## What you are asked to do
In the source text of the data below, substitute "2nd Edition" for every occurrence of "Second Edition" and leave everything else unchanged. Return only the source text, without the pictures.

[Rendered images with source text]
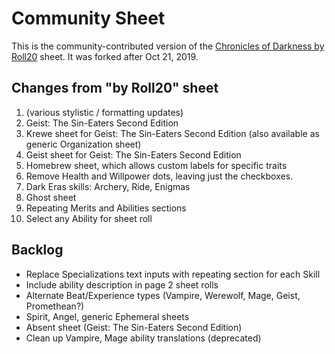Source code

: # Community Sheet

This is the community-contributed version of the [Chronicles of Darkness by Roll20](https://github.com/Roll20/roll20-character-sheets/tree/master/Chronicles%20of%20Darkness%20by%20Roll20) sheet. It was forked after Oct 21, 2019.

## Changes from "by Roll20" sheet
1. (various stylistic / formatting updates)
2. Geist: The Sin-Eaters Second Edition
3. Krewe sheet for Geist: The Sin-Eaters Second Edition (also available as generic Organization sheet)
4. Geist sheet for Geist: The Sin-Eaters Second Edition
5. Homebrew sheet, which allows custom labels for specific traits
6. Remove Health and Willpower dots, leaving just the checkboxes.
7. Dark Eras skills: Archery, Ride, Enigmas
8. Ghost sheet
9. Repeating Merits and Abilities sections
10. Select any Ability for sheet roll

## Backlog
* Replace Specializations text inputs with repeating section for each Skill
* Include ability description in page 2 sheet rolls
* Alternate Beat/Experience types (Vampire, Werewolf, Mage, Geist, Promethean?)
* Spirit, Angel, generic Ephemeral sheets
* Absent sheet (Geist: The Sin-Eaters Second Edition)
* Clean up Vampire, Mage ability translations (deprecated)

## Reply
Source code

: # Community Sheet

This is the community-contributed version of the [Chronicles of Darkness by Roll20](https://github.com/Roll20/roll20-character-sheets/tree/master/Chronicles%20of%20Darkness%20by%20Roll20) sheet. It was forked after Oct 21, 2019.

## Changes from "by Roll20" sheet
1. (various stylistic / formatting updates)
2. Geist: The Sin-Eaters 2nd Edition
3. Krewe sheet for Geist: The Sin-Eaters 2nd Edition (also available as generic Organization sheet)
4. Geist sheet for Geist: The Sin-Eaters 2nd Edition
5. Homebrew sheet, which allows custom labels for specific traits
6. Remove Health and Willpower dots, leaving just the checkboxes.
7. Dark Eras skills: Archery, Ride, Enigmas
8. Ghost sheet
9. Repeating Merits and Abilities sections
10. Select any Ability for sheet roll

## Backlog
* Replace Specializations text inputs with repeating section for each Skill
* Include ability description in page 2 sheet rolls
* Alternate Beat/Experience types (Vampire, Werewolf, Mage, Geist, Promethean?)
* Spirit, Angel, generic Ephemeral sheets
* Absent sheet (Geist: The Sin-Eaters 2nd Edition)
* Clean up Vampire, Mage ability translations (deprecated)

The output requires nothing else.